The banking sector, on aggregate, held strong capital buffers in the year to December 2020, maintaining resilience to potential shocks, Bank of Uganda’s Quarterly Financial Stability Review December 2020 released in March this year has revealed.
According to the report, the aggregate core capital-to-risk-weighted assets ratios for commercial banks, MDIs and credit institutions were 20.5 percent, 35.4 percent and 16.1 percent, respectively as at December 2020, well above their respective statutory minima of 10 percent, 15 percent and 10 percent.
However, overall banking sector profitability declined in the year to December 2020.
“The annual net-after-tax profit for commercial banks declined from USh.883.4 billion (in 2019) to USh.844.3 billion (in 2020), while credit institutions registered a consolidated loss of USh.8.7 billion (in 2020) from a profitable position of USh.1.5 billion reported for the year 2019,” the report obtained by Business Focus reveals.
On the other hand, says the report, MDIs recorded strong earnings during the period under review as their aggregate net-after-tax profit increased from USh.5.1 billion in 2019 to USh.19.8 billion in 2020.
The report reveals that the average cost-to-income ratio for all banking institutions rose from 86.1 percent in 2019 to 92.2 percent at the end of 2020, due to a rise in operating costs.
“All systemically important payment systems – the Uganda National Interbank Settlement System, Central Securities Depository and the Automated Clearing House – remained resilient and operated without significant disruptions during the quarter ended December 2020,” the report reads in part.
The report adds that the necessary COVID-19 standard operating procedures (SOPs) have continued to affect Supervised Financial Institutions’ (SFIs) operations, resulting in heightened operational risks.
“This has been manifested in disrupted operations at some branches, requirements for enhanced business continuity planning and increased banks’ cost-to-income ratios,” it reads.
It adds that the use of digital channels for financial services continued to grow strongly during the year to December 2020.
“In this period, the value of internet and mobile banking transactions rose by 30.2 percent and 135.2 percent respectively.
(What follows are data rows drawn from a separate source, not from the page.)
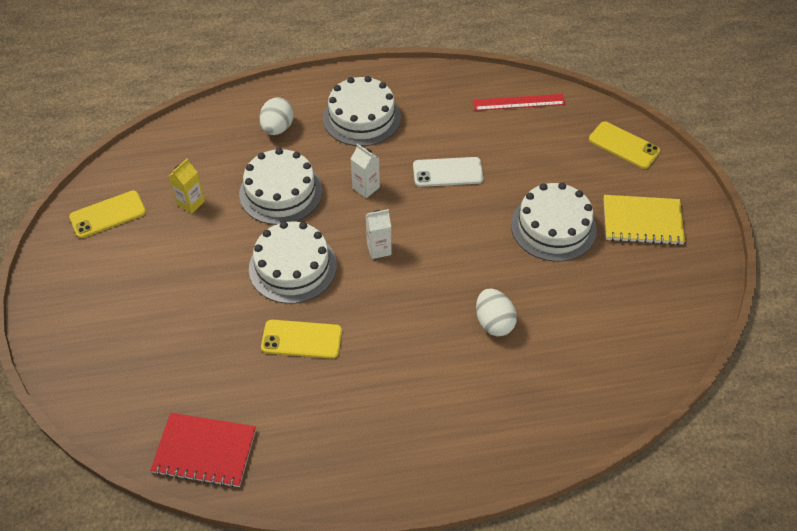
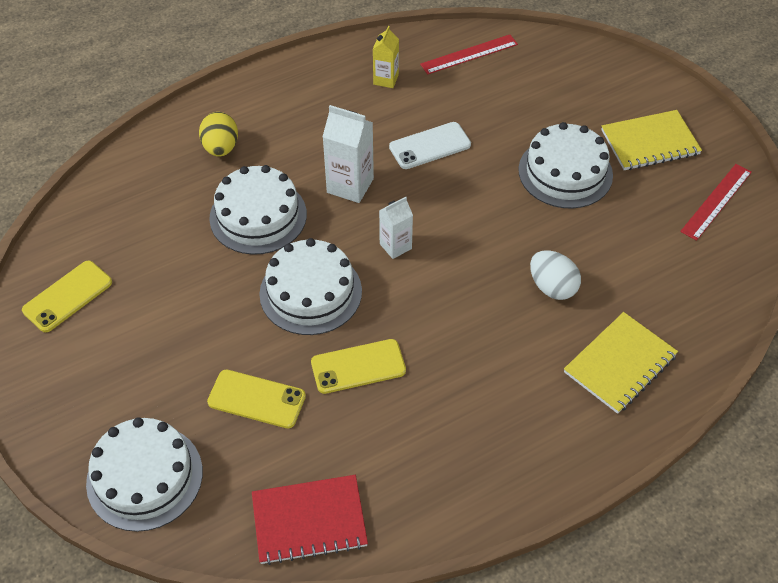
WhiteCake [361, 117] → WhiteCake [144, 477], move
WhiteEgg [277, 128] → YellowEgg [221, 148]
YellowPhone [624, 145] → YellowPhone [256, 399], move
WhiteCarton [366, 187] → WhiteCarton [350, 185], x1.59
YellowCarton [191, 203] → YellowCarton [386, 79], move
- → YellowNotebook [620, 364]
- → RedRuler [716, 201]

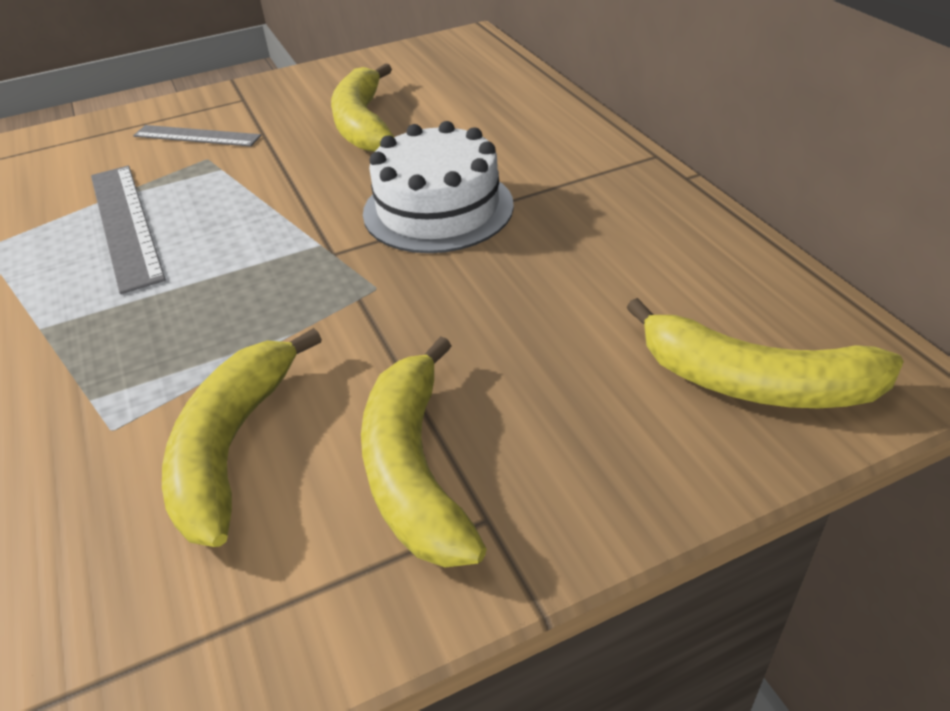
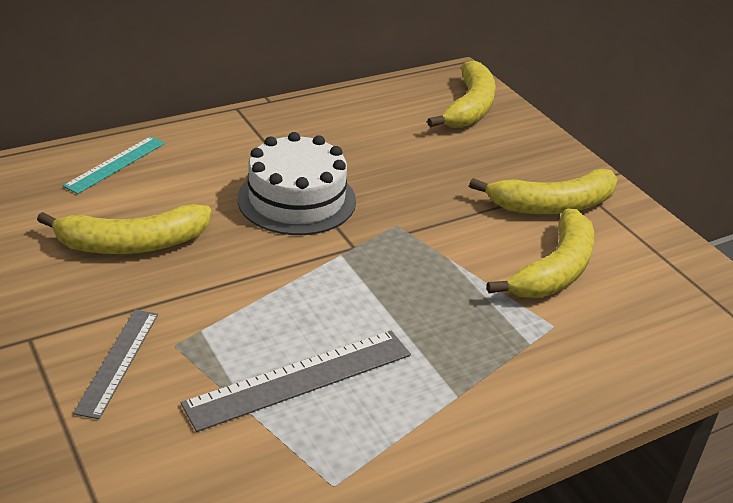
- → TurquoiseRuler [116, 164]
YellowBanana [232, 447] → YellowBanana [555, 270], 60 degrees counterclockwise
At the same time, the value of mobile money transactions grew by 28.2 percent to USh.93.7 trillion, compared to 2.9 percent in 2019,” the report says.
It adds: “Over the quarter ended December 2020, the mobile money escrow account balances increased by 42.9 percent to USh.1,083.4 billion.”
BoU says it supports the growth of digital financial service delivery and continues to engage SFIs to address the associated cyber risk, potential exposure to fraud and operational risk.
“For example, in October 2020, a mobile money fraud effected through a mobile money aggregator affected several banks with potential financial losses of USh.4.4 billion. While the final report of the investigation is yet to be availed, the affected banks have initiated enhancements to their processing systems, as a risk mitigation measure,” says the report.